Back in July, I decided to use my newly acquired professional certification to start searching for jobs elsewhere. I applied for jobs throughout Virginia, North Carolina, California, and various other places. (When I’m angry, I get shit done.) Within a few weeks of sending applications, universities throughout Virginia were asking to interview me. It was a bit of a slap in the face – to be professionally valued is unfamiliar to me. I interviewed at Virginia Commonwealth University on the way to the Outer Banks to camp with friends by myself, and within a week they offered me a position.
A month later (and one week ago yesterday), I moved away from Harrisonburg, which is where I’ve spent much of my adult life, to Richmond, Virginia. Honestly, almost everything has fallen into place perfectly. We found an apartment right away. We were able to schedule the POD knockoff so that I had a few days off work to pack, move, and unpack.

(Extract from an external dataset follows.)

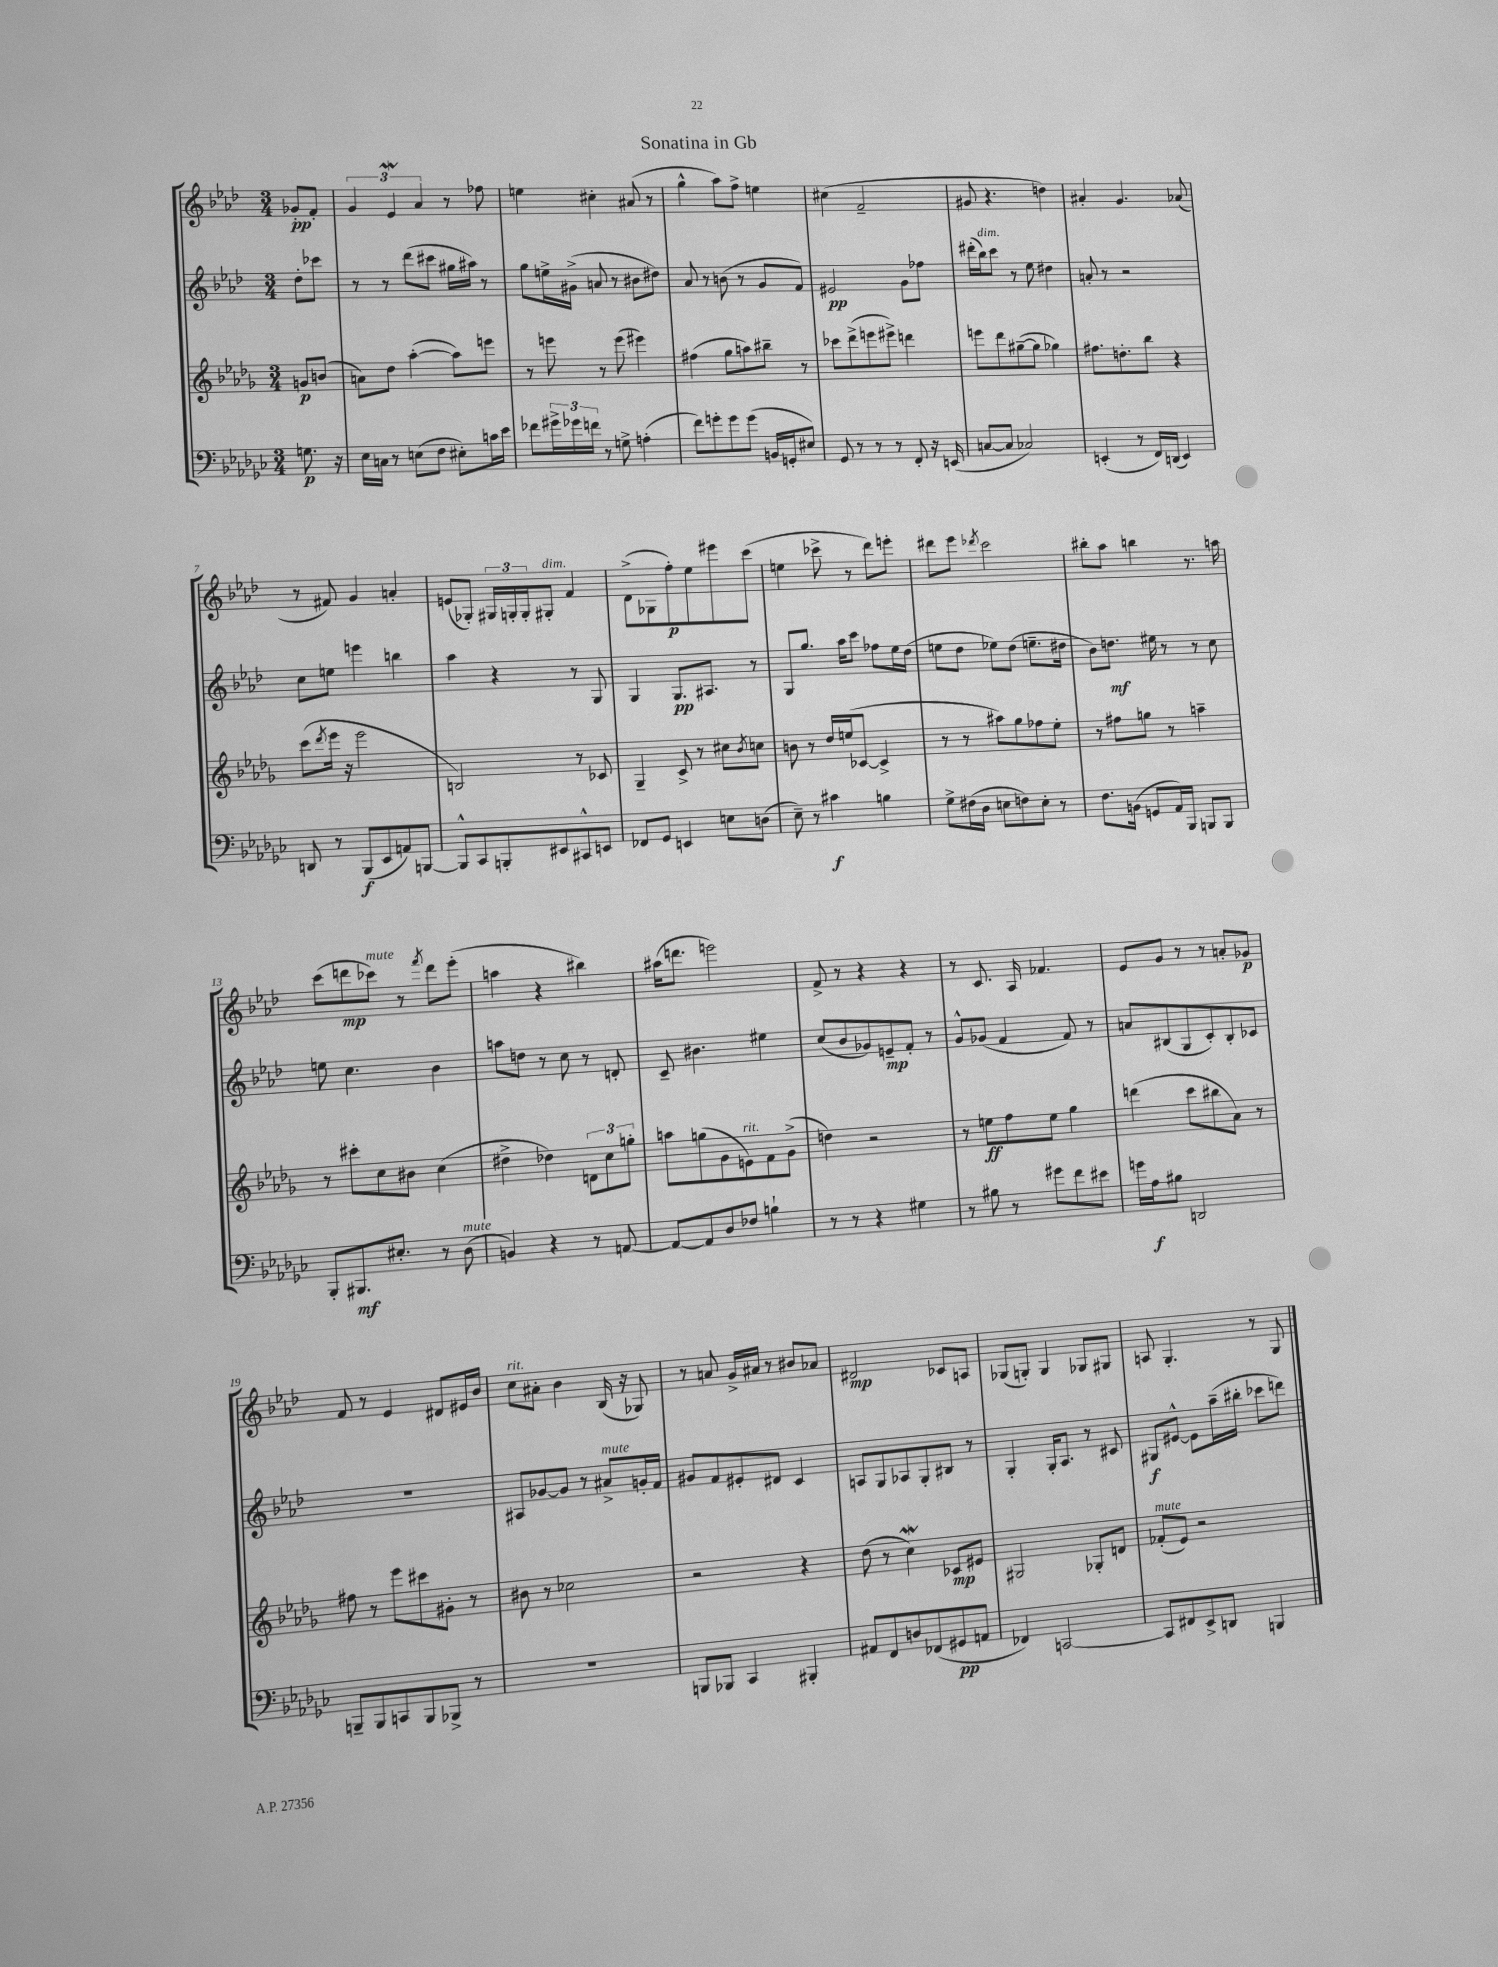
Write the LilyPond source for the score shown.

A few days wasn’t enough, but you know.
On top of this, in August my partner in crime was injured (I saw bone) while we were hiking only four days after his car broke completely. So here I am in Richmond, on day four of a new job, trying (successfully, I must say…but that’s because I’m not driving much) to be a one-car family while the gent searches for a job and a new automobile.
I’m now in day four of a new job, and it’s bizarre: I feel like I know what I’m doing, and like other people KNOW I know what I’m doing. How has it taken eight years since college to get to this point? Oooohhh, right. Liberal arts major. And no, I don’t want to talk about what I’m doing. It doesn’t make for a catchy soundbite, but it pays the bills.
Needless to say, I’ve fallen behind on my writing. I feel it every day, but I’m exhausted mentally and emotionally. American Horror Story started yesterday, and The Walking Dead begins on Sunday. I’m genuinely hoping to write recaps, if not weekly then at least occasionally. We’ll see how it goes.
I’ll be dragging the dude to see Gone Girl with me. I’m stoked for a bunch of other movies this fall. Frankly, though, my musings on media have fallen by the wayside in this transition – which is a close second, in terms of upheaval, to moving out to Virginia in the back of a friend’s pickup during the recession with no job and two cats. I don’t want to lose the writing part of me, the part that takes pleasure in analysis and media, and I don’t intend to; my break may just be longer than I’d hoped.
In other news, this is the view from the park a block away from my new apartment.
You guys, I feel like such a grownup right now. It’s really disconcerting. A little bit sad. But mostly exciting.